■ Collected data entries
==========
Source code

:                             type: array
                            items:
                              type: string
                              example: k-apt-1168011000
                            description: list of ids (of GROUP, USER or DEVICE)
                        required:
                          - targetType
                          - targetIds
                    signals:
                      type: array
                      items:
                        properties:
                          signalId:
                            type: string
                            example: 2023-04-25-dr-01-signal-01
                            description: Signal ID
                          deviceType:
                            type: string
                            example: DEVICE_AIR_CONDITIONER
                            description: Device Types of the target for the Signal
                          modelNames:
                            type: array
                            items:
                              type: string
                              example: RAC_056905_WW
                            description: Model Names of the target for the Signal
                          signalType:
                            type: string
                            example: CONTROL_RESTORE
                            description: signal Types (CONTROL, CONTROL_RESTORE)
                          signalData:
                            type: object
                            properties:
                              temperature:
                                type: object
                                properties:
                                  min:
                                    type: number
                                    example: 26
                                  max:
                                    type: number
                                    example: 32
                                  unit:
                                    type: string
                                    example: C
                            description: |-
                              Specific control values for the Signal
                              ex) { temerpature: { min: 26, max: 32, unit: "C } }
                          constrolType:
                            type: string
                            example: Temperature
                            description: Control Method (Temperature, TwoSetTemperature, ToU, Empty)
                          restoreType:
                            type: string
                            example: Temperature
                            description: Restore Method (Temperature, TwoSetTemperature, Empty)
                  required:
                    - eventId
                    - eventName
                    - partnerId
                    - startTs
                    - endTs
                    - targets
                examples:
==========
■ Work item
Return the number of lines in the records holding the string "Empty", without any other words.

■ Output for this task
2